• TEXT:
──────
October 3, 2024 - Conference: From a new approach to viral propagation to predictions in climatology

 

Alain OUSTALOUP

October 3, 2024 Amphi 36.02 - 11 a.m.

Professor Emeritus ENSEIRB-MATMECA - Bordeaux INP / IMS Laboratory

Biography of Alain Oustaloup - A graduate of ENSEIRB in 1973, Alain Oustaloup is currently Professor Emeritus at ENSEIRB-MATMECA - Bordeaux INP. After synthesizing complex non-integer derivation or integration, and overcoming the stability-accuracy dilemma in automatic control and the mass-damping dilemma in mechanics, he invented the CRONE control and the CRONE suspension. More recently, he has come up with a new non-integer power predictor, which he applies to epidemiology and climatology. His work was rewarded with a CNRS Silver Medal in 1997 and a Grand Prix from the Académie des Sciences in 2011.

Conference summary: Recognized as "Fait marquant 2021 du CNRS", the FPM (Fractional Power Model), which generalizes linear regression, is a three-parameter model whose power alone indicates the progression, stabilization or regression of an epidemic. Thanks to its non-integer power, this model contributes to the unification of the phenomena of diffusion in physics and viral propagation in epidemiology. Its representativeness (of real data) is due to its ability to take into account an unlimited number of internal dynamics of different speeds. The model can thus represent all the internal dynamics of an epidemic, from the slowest, originating in the desolate countryside, to the fastest, originating in densely populated major cities. The model's predictive power is due to its ability to take into account the whole of the past, weighted as appropriate. In fact, the model is equipped with a long-memory predictive form that expresses the fact that any predicted value is a function of all past values, values that turn out to be favorably weighted according to a forgetting factor (which is not without evoking a subtle form of memory). The model thus has the advantage of making the best possible use of the past, all the more so as only the past can be used to predict the future - in fact, a predictive specificity likely to make this model a good predictor for decision-makers. The model's representativeness was validated using official French Ministry of Health data on the spread of COVID-19, notably time series of contaminations and hospitalizations. Its predictivity has also been validated by verified predictions in phases of containment and vaccination, and even for the vaccination itself.
──────
• WORK TO BE COMPLETED: Rewrite the conference announcement starting with "October 3, 2024 - Conference: From" and going on through "Sciences in 2011.", substituting "meteorology" for "climatology". The entries that follow come from a separate source and are unrelated to the conference announcement.
──────
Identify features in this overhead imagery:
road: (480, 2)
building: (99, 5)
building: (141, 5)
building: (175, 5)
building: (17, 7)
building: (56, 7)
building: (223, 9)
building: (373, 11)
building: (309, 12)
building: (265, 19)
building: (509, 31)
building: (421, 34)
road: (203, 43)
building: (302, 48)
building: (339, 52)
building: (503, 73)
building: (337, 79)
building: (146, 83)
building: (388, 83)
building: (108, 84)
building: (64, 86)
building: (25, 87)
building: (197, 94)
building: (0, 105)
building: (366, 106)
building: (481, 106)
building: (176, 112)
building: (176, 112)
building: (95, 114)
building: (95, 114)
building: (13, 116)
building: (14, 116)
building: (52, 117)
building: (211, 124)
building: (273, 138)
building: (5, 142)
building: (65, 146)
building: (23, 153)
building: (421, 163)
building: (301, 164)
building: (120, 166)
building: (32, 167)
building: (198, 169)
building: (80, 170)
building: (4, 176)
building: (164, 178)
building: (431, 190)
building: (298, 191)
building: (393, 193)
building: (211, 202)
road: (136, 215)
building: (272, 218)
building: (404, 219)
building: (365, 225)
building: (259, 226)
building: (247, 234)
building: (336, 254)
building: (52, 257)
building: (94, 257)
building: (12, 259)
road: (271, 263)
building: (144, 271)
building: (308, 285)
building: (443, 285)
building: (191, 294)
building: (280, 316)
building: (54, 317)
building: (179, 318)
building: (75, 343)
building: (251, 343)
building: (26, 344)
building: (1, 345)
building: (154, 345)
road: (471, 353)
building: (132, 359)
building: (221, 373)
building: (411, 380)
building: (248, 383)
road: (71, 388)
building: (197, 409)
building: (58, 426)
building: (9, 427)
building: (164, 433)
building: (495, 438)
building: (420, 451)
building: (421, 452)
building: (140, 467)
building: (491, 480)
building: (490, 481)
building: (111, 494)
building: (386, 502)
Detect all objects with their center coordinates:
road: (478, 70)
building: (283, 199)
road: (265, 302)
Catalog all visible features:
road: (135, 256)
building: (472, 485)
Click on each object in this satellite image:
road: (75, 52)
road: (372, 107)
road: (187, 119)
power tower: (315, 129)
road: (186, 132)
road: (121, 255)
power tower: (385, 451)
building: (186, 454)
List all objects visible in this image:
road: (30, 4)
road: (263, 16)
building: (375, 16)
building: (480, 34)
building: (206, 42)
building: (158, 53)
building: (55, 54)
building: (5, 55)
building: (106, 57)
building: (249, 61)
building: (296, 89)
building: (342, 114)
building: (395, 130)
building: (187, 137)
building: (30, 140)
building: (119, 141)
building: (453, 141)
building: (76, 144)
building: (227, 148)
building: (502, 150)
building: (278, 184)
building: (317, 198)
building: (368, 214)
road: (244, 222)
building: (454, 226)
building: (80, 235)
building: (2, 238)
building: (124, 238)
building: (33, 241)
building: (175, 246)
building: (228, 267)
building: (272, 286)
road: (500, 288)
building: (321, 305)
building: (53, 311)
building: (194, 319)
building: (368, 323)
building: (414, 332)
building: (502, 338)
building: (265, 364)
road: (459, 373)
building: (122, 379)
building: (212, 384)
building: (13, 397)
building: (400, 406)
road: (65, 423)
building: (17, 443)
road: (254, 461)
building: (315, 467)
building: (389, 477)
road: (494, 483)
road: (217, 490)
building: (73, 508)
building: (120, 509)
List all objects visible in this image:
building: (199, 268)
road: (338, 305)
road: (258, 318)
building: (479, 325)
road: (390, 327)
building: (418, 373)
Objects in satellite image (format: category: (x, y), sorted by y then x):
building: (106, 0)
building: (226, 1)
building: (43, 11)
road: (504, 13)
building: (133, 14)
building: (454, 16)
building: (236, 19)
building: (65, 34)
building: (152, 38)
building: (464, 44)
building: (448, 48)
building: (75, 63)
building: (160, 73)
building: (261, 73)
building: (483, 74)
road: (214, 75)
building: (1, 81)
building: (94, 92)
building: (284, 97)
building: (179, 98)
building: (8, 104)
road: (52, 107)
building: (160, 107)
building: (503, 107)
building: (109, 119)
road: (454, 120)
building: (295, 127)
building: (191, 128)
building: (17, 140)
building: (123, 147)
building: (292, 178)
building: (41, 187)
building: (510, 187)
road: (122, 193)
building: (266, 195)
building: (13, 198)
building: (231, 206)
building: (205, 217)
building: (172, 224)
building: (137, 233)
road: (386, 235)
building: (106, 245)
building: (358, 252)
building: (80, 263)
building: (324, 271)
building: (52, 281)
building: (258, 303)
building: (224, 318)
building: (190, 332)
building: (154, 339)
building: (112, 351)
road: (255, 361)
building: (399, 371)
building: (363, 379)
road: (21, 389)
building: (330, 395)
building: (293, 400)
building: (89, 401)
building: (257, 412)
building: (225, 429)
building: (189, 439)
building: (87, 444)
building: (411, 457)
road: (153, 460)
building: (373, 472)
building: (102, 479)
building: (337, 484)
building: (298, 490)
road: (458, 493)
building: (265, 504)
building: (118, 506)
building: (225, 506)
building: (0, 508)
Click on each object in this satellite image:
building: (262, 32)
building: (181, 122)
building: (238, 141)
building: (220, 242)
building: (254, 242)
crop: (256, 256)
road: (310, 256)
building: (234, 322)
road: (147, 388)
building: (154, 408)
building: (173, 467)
──────
• ANSWER TO THIS TASK:
October 3, 2024 - Conference: From a new approach to viral propagation to predictions in meteorology

 

Alain OUSTALOUP

October 3, 2024 Amphi 36.02 - 11 a.m.

Professor Emeritus ENSEIRB-MATMECA - Bordeaux INP / IMS Laboratory

Biography of Alain Oustaloup - A graduate of ENSEIRB in 1973, Alain Oustaloup is currently Professor Emeritus at ENSEIRB-MATMECA - Bordeaux INP. After synthesizing complex non-integer derivation or integration, and overcoming the stability-accuracy dilemma in automatic control and the mass-damping dilemma in mechanics, he invented the CRONE control and the CRONE suspension. More recently, he has come up with a new non-integer power predictor, which he applies to epidemiology and meteorology. His work was rewarded with a CNRS Silver Medal in 1997 and a Grand Prix from the Académie des Sciences in 2011.